Her reaction was to pull the blankets up over her head to block out the light that was coming in.

“So, did you have a good day?” I asked hopefully.

Nothing.

I sniffed. “Well, I can smell that a shower wasn’t part of it.” I fished her arm out from under the covers and cringed at her chipped red nails as I tried to yank her up.
Thou shalt never walk around with chipped nail polish
was Commandment Number 8 in Mom’s world. “Look, Mom, I’m sorry you’re a little bummed out here, but bathing is not optional.”

It was like trying to pull a five-foot-four log. “Mom. Please,” I pleaded. All the fizz was gone from my voice. I sounded like an opened can of Diet Coke that had been left out in the sun all day. “Please get up.”

“I think there’s some Lean Cuisines in the freezer,” she said through the blanket. Her voice sounded tinny, as if coming through a radio station with bad reception. “Or just order in. But no pizza. You need to stay away from dairy, Annabelle. It’s really doing a number on your skin.”

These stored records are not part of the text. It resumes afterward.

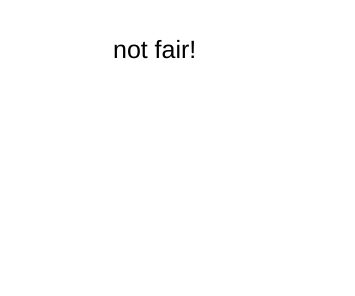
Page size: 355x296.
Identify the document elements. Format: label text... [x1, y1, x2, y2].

text not fair! [113, 35, 242, 64]
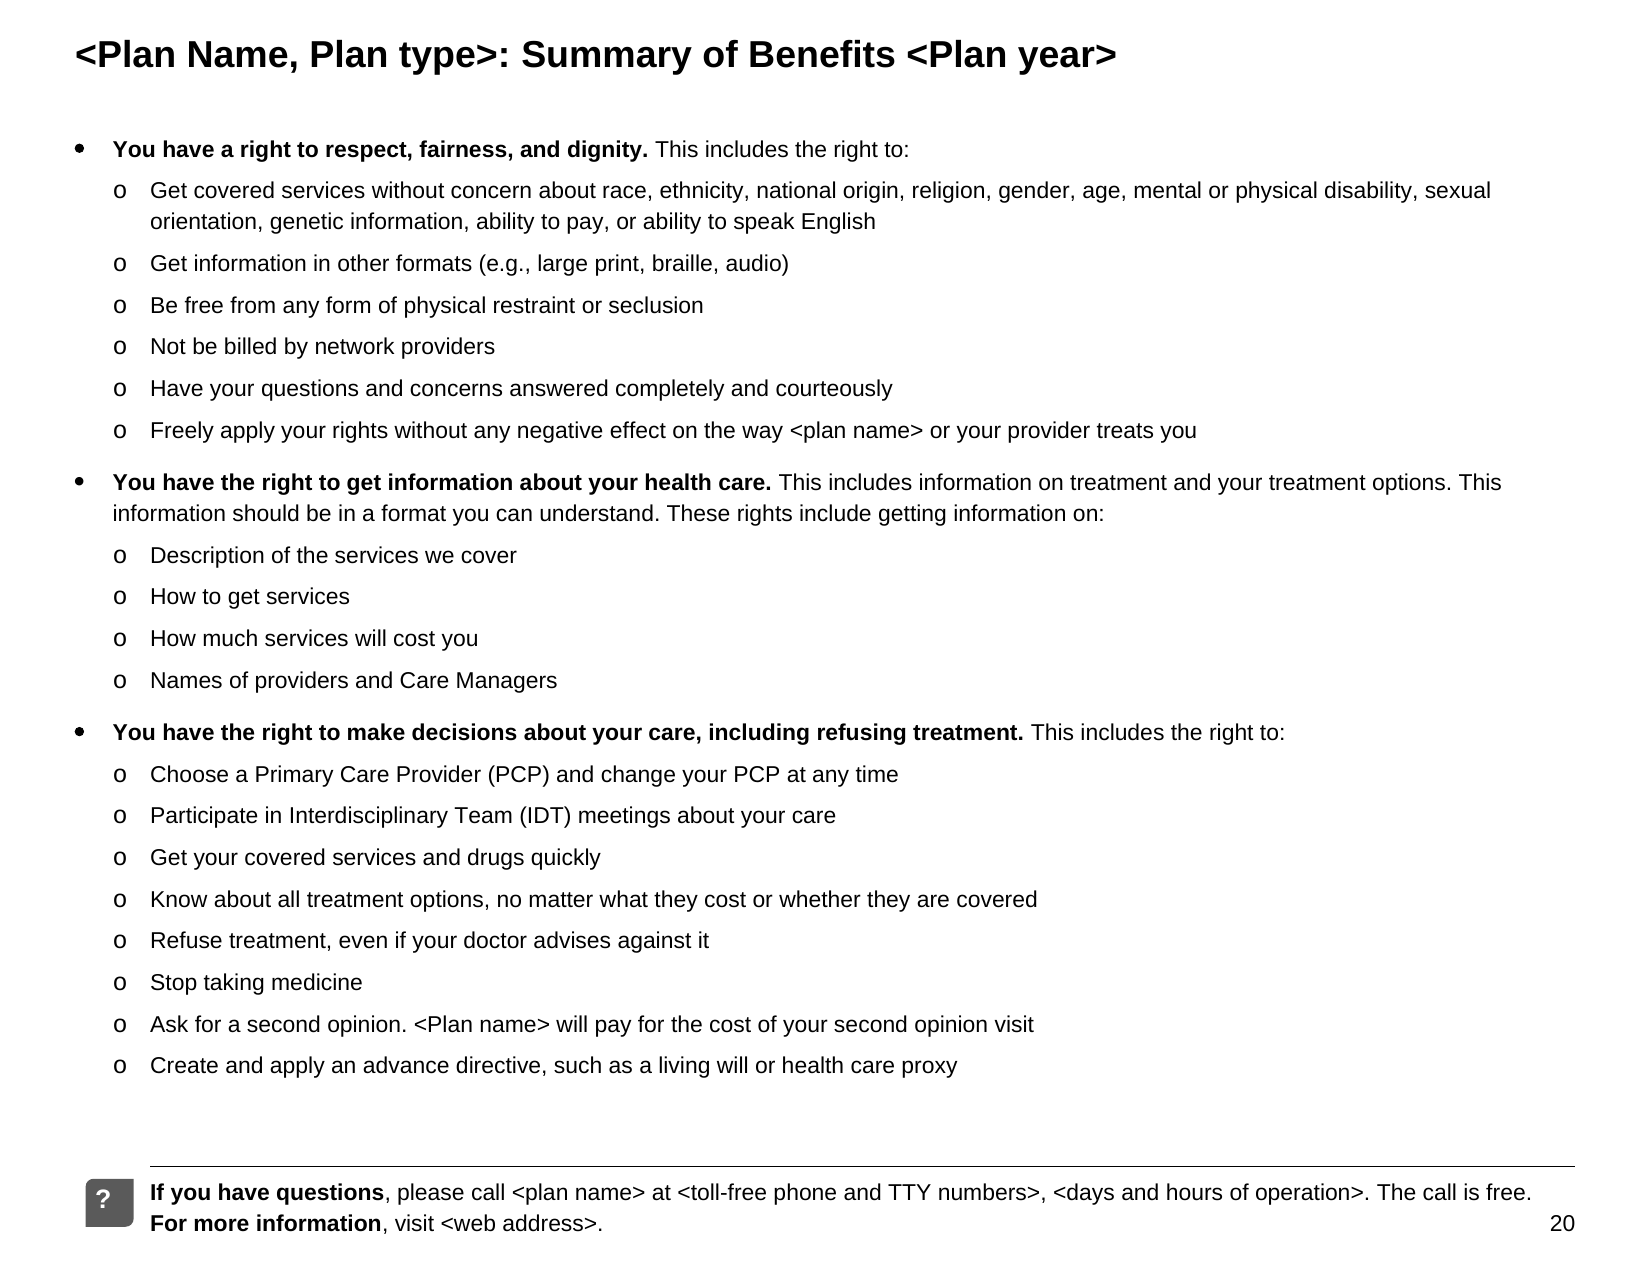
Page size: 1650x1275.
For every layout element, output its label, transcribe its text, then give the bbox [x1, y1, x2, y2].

list Freely apply your rights without any negative effect on the way <plan name> or your provider treats you [112, 413, 1537, 444]
list Participate in Interdisciplinary Team (IDT) meetings about your care [112, 799, 1537, 830]
list Names of providers and Care Managers [112, 663, 1537, 694]
list Ask for a second opinion. <Plan name> will pay for the cost of your second opinion visit [112, 1007, 1537, 1038]
list Have your questions and concerns answered completely and courteously [112, 372, 1537, 403]
list Be free from any form of physical restraint or seclusion [112, 288, 1537, 319]
list Description of the services we cover [112, 538, 1537, 569]
list Choose a Primary Care Provider (PCP) and change your PCP at any time [112, 757, 1537, 788]
list You have a right to respect, fairness, and dignity. This includes the right to: [75, 132, 1537, 163]
list Stop taking medicine [112, 965, 1537, 997]
list Create and apply an advance directive, such as a living will or health care proxy [112, 1049, 1537, 1080]
list How to get services [112, 580, 1537, 611]
list Refuse treatment, even if your doctor advises against it [112, 924, 1537, 955]
list Get information in other formats (e.g., large print, braille, audio) [112, 247, 1537, 278]
list Know about all treatment options, no matter what they cost or whether they are covered [112, 882, 1537, 913]
list You have the right to get information about your health care. This includes information on treatment and your treatment options. This information should be in a format you can understand. These rights include getting information on: [75, 465, 1537, 528]
list Get your covered services and drugs quickly [112, 840, 1537, 872]
list Not be billed by network providers [112, 330, 1537, 361]
list How much services will cost you [112, 622, 1537, 653]
list Get covered services without concern about race, ethnicity, national origin, religion, gender, age, mental or physical disability, sexual orientation, genetic information, ability to pay, or ability to speak English [112, 174, 1537, 236]
list You have the right to make decisions about your care, including refusing treatment. This includes the right to: [75, 715, 1537, 747]
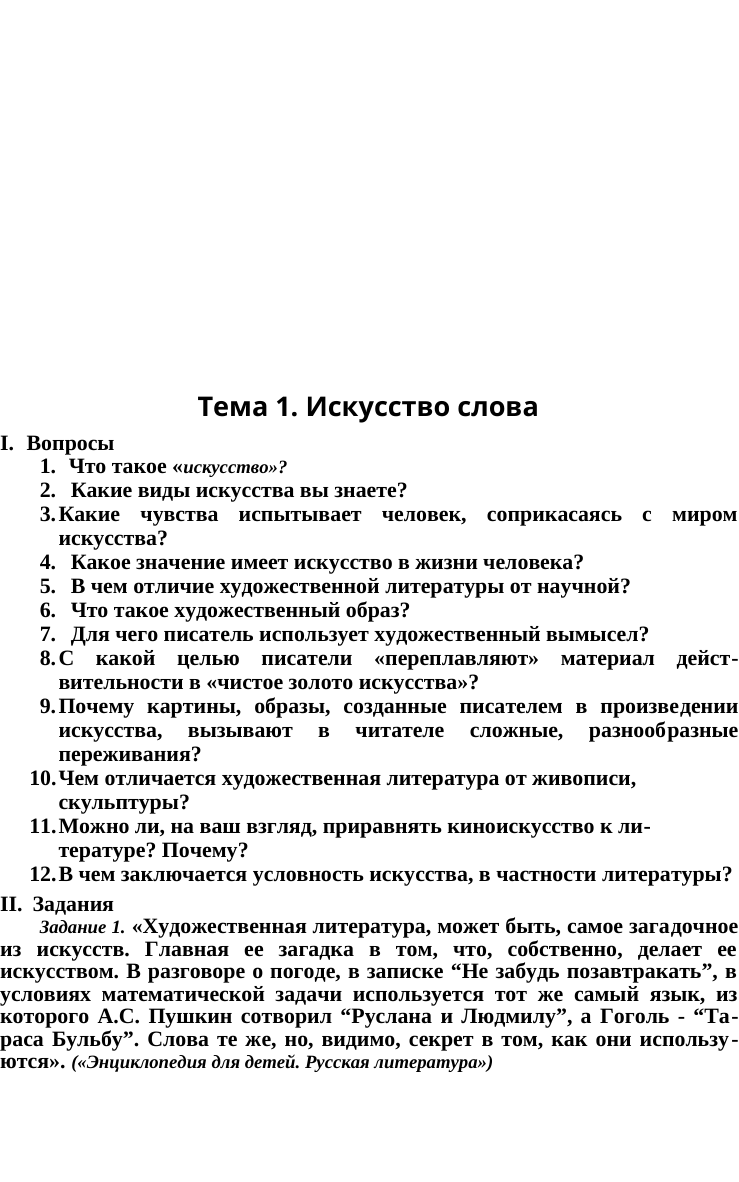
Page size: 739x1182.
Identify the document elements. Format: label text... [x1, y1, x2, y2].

list Можно ли, на ваш взгляд, приравнять киноискусство к литературе? Почему? [29, 814, 738, 862]
list Почему картины, образы, созданные писателем в произведении искусства, вызывают в читателе сложные, разнообразные переживания? [39, 694, 738, 766]
list Задания [0, 894, 738, 916]
list С какой целью писатели «переплавляют» материал действительности в «чистое золото искусства»? [39, 646, 738, 694]
list Какие виды искусства вы знаете? [0, 479, 738, 503]
list Чем отличается художественная литература от живописи, скульптуры? [29, 766, 738, 814]
text Задание 1. «Художественная литература, может быть, самое загадочное из искусств. Главная ее загадка в том, что, собственно, делает ее искусством. В разговоре о погоде, в записке “Не забудь позавтракать”, в условиях математической задачи используется тот же самый язык, из которого А.С. Пушкин сотворил “Руслана и Людмилу”, а Гоголь - “Тараса Бульбу”. Слова те же, но, видимо, секрет в том, как они используются». («Энциклопедия для детей. Русская литература») [0, 916, 738, 1073]
list Что такое художественный образ? [0, 598, 738, 622]
list Какие чувства испытывает человек, соприкасаясь с миром искусства? [39, 503, 738, 551]
list Какое значение имеет искусство в жизни человека? [0, 551, 738, 574]
list В чем отличие художественной литературы от научной? [0, 574, 738, 598]
list Для чего писатель использует художественный вымысел? [0, 622, 738, 646]
list В чем заключается условность искусства, в частности литературы? [29, 862, 738, 886]
list Что такое «искусство»? [0, 455, 738, 479]
list Вопросы [0, 431, 738, 455]
text Тема 1. Искусство слова [0, 394, 736, 422]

I sighed. It was probably a good sign that, while she didn’t care about how she looked, she was still concerned about how I looked.

“Mom. Come on.”

She yanked the covers up higher.

“Mom.”

She flipped back over and peeled the covers down so that her face was showing. The dark circles under her eyes made her look about ten years older. “Annabelle,
please.
Just leave me alone.”

“I just—” I was going to say something nice. Something along the lines of “I just hate seeing you so sad. And I miss you. And I want my mother back.” But before I could get any of that out of my mouth, I saw it.